Update from across the pond: PCAOB enhances reporting for large accounting firms

Update from across the pond: PCAOB enhances reporting for large accounting firms

The Public Company Accounting Oversight Board (PCAOB) voted 4-1 to require major accounting firms to submit detailed financial statements and standardised performance metrics, marking a significant shift toward greater transparency in the audit industry.

The new requirements, adopted on November 21, 2024, will require the nation’s largest accounting firms will be required to submit their own financial statements to the PCAOB. This requirement applies to firms issuing more than 200 audit reports annually with over 1,000 audit personnel, directly affecting six major players: Deloitte, Ernst & Young, PricewaterhouseCoopers, KPMG, BDO, and Grant Thornton.

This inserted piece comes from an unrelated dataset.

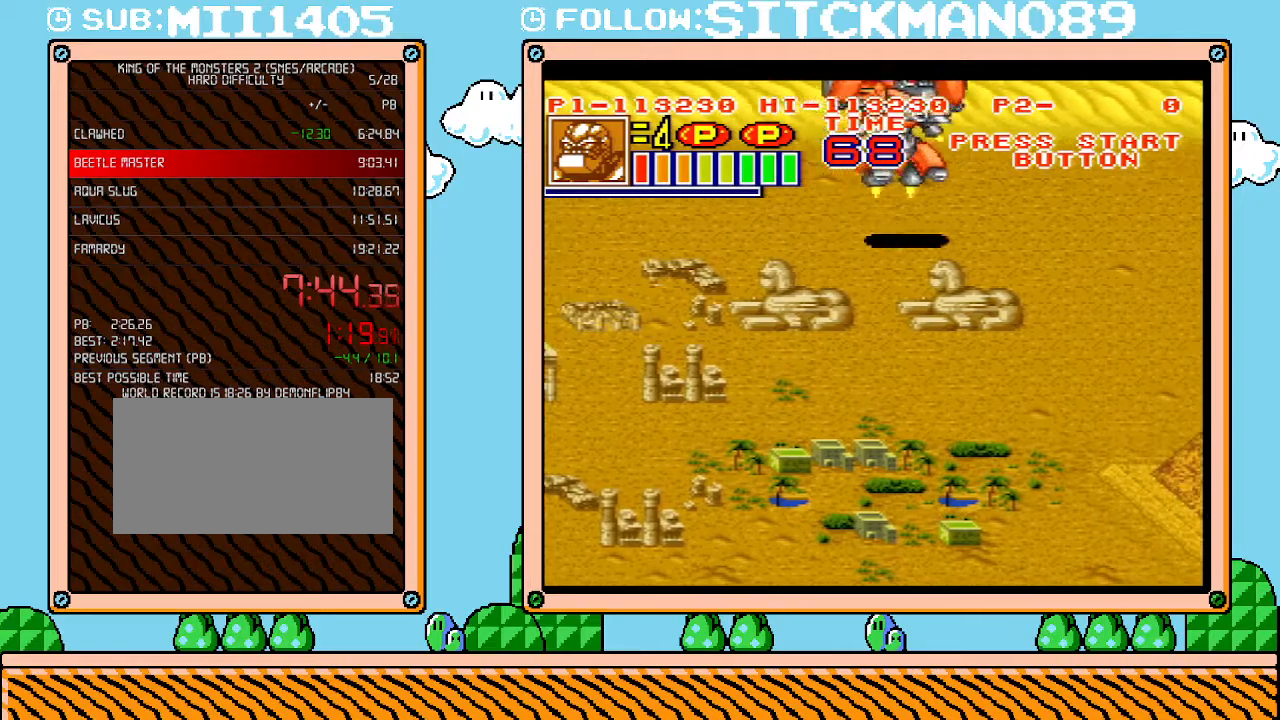
{"buttons": ["DPAD_UP", "DPAD_RIGHT"], "events": []}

“Sound and consistent information strengthens investor confidence and can drive audit quality,” said PCAOB Chair Erica Y. Williams, emphasising the importance of these reforms.

These firms must provide detailed financial disclosures, including information about significant ownership interests, private equity investments, and unfunded pension liabilities. The new rules also mandate that firms report fee information in actual dollar amounts rather than percentages, marking a significant shift in transparency.

The Board has also established a comprehensive framework of standardised performance metrics that firms must report publicly. These metrics encompass crucial aspects of audit practice, including the involvement of partners and managers in audits, staff workload measurements, and training hours for audit personnel. Firms must also disclose their personnel’s experience levels, both general and industry-specific, while reporting on staff retention rates and the distribution of audit hours across engagements. The framework includes requirements to report historical records of financial restatements, providing stakeholders with important context about audit quality.

Critical event reporting has been significantly strengthened under the new requirements. Firms must now report cybersecurity incidents within five business days, while material events affecting firm operations or financial resources must be disclosed within 14 days for annually inspected firms. Other firms will maintain a 30-day window for special event reporting. This tiered approach reflects the PCAOB’s recognition of varying firm sizes and capabilities while maintaining strict oversight of the largest players.

The requirements extend beyond financial and operational metrics to include detailed information about firms’ governance structures and operations. Firms must provide comprehensive information about their legal structure, ownership, internal governance frameworks, and network relationships. The rules also mandate disclosure of quality control policies and procedures, along with detailed information about cybersecurity risk management approaches.

The changes represent the most substantial overhaul of audit firm reporting requirements in recent years. While investor groups have largely supported these changes, the industry has expressed concerns about implementation costs and administrative burden. The Center for Audit Quality, representing the profession, questioned whether the benefits would justify the costs.

The new requirements, pending SEC approval, will begin taking effect in October 2027, with a phased implementation approach giving smaller firms additional time to comply. The changes aim to provide investors, audit committees, and other stakeholders with standardized, actionable data about audit firms and their practices.

This regulatory shift comes as part of a broader push for accountability in the accounting profession, following years of calls for greater transparency from investor groups and regulatory bodies.